**Your instructions:**
Although the data below contains pictures, output only the lines between those holding "Target: each object" and "to (474, 785)", inclusive, exactly and without those pictures.

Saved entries
===============
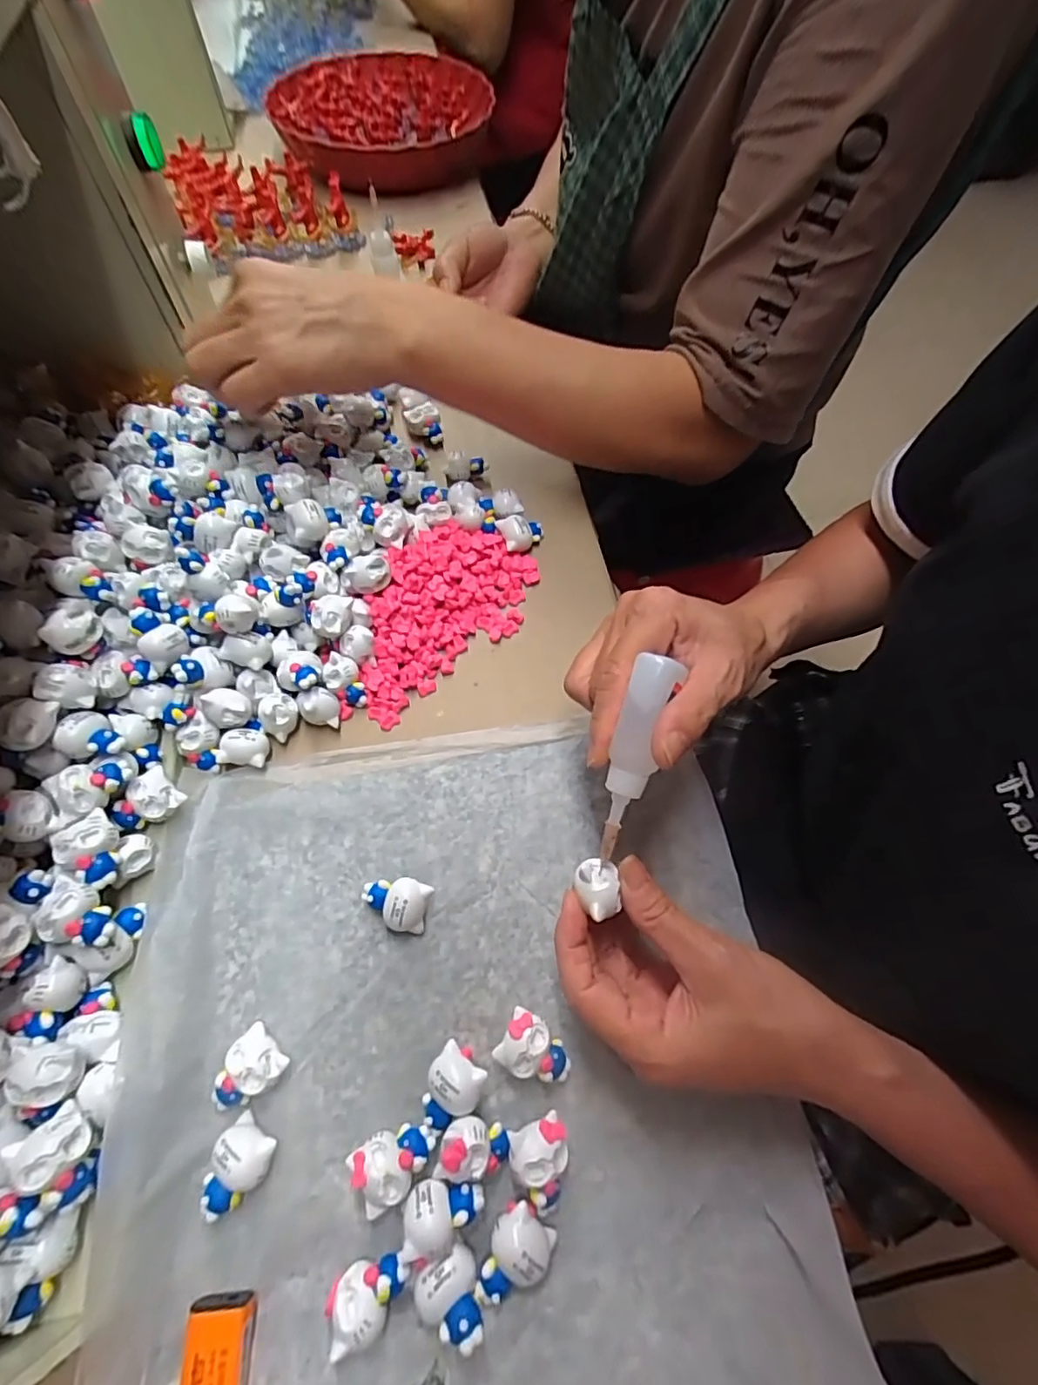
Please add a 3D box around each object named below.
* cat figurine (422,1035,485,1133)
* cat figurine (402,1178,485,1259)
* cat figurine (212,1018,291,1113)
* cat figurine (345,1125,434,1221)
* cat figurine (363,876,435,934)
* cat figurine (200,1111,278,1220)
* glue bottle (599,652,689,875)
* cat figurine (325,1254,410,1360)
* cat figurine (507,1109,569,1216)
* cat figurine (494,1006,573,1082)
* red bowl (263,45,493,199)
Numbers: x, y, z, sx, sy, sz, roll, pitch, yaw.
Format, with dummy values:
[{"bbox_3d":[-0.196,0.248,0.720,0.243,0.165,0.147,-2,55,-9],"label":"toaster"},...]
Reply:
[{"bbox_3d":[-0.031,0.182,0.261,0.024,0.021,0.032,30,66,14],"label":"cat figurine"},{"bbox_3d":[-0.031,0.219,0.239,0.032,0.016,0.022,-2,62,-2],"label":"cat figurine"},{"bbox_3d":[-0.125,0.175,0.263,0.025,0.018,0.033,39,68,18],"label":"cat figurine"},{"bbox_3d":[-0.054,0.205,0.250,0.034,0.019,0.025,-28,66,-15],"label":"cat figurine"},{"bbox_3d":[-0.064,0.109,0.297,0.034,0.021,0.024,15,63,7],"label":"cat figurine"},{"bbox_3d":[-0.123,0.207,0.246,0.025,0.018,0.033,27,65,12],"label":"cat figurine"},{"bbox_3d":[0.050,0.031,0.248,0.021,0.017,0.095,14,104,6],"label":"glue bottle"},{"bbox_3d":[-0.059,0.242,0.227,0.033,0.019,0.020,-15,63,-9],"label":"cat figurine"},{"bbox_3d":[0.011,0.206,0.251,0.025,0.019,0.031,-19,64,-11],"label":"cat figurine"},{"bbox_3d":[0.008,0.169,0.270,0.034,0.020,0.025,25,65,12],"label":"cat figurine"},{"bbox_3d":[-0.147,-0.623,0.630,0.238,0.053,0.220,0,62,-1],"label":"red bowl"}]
===============
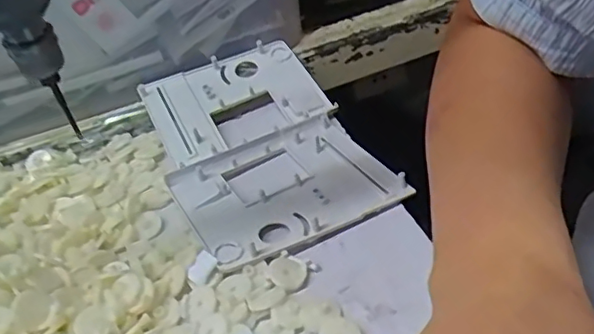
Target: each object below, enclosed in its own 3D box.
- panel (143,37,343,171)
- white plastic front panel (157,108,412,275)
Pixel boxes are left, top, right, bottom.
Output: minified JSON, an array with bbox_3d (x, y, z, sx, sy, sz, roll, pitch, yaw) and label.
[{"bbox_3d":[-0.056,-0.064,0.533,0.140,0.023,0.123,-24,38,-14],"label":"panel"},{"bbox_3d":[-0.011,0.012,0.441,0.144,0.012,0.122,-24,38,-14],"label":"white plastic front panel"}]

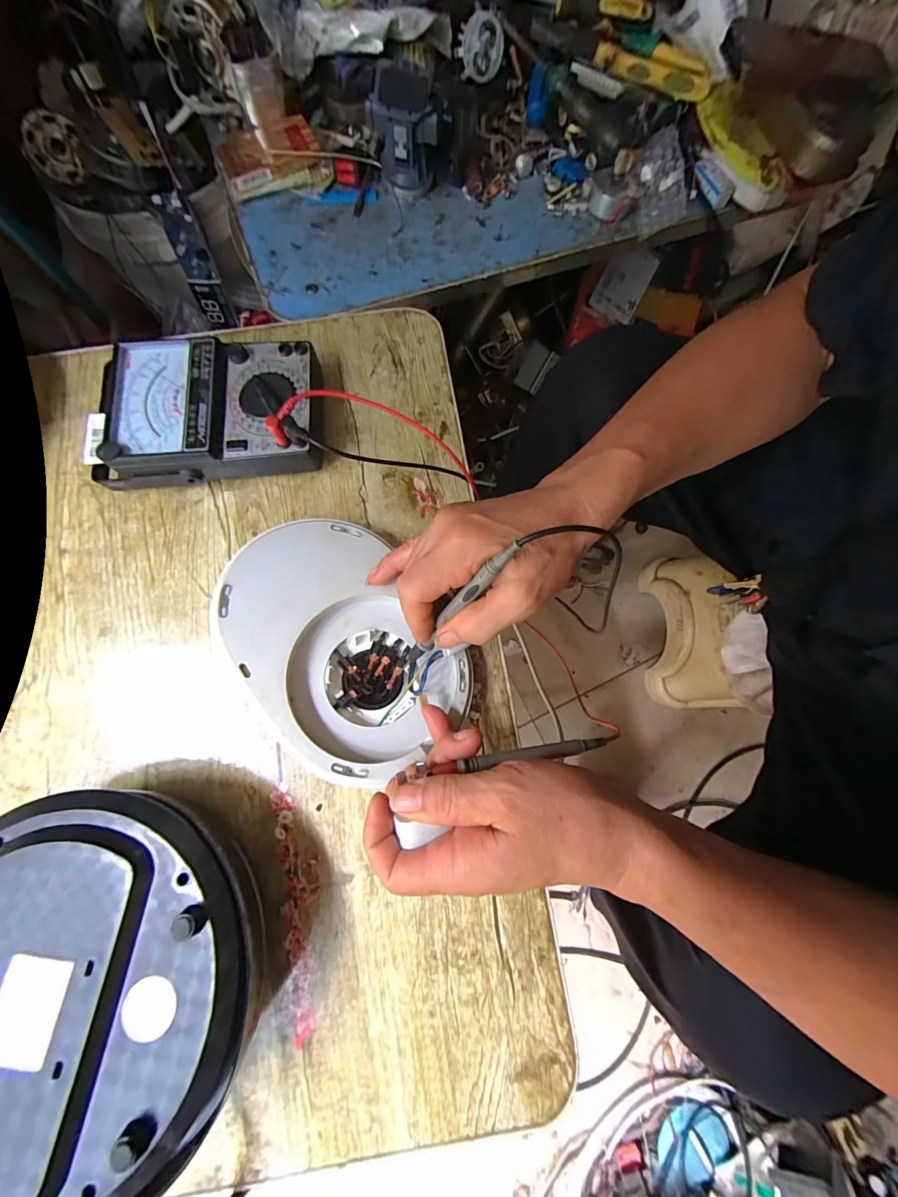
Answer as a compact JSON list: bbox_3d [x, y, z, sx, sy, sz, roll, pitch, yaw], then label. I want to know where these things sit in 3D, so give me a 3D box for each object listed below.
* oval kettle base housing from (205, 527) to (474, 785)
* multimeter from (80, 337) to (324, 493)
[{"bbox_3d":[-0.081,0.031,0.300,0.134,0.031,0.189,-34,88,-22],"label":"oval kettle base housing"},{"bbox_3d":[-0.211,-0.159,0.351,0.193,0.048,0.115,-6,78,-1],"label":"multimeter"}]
===============
**Answer to this problem:**
Target: each object below, enclosed in its own 3D box.
- panel (143,37,343,171)
- white plastic front panel (157,108,412,275)
Pixel boxes are left, top, right, bottom.
Output: minified JSON, an array with bbox_3d (x, y, z, sx, sy, sz, roll, pitch, yaw) and label.
[{"bbox_3d":[-0.056,-0.064,0.533,0.140,0.023,0.123,-24,38,-14],"label":"panel"},{"bbox_3d":[-0.011,0.012,0.441,0.144,0.012,0.122,-24,38,-14],"label":"white plastic front panel"}]

Answer as a compact JSON list: bbox_3d [x, y, z, sx, sy, sz, roll, pitch, yaw], then label. I want to know where these things sit in 3D, so give me a 3D box for each object listed below.
* oval kettle base housing from (205, 527) to (474, 785)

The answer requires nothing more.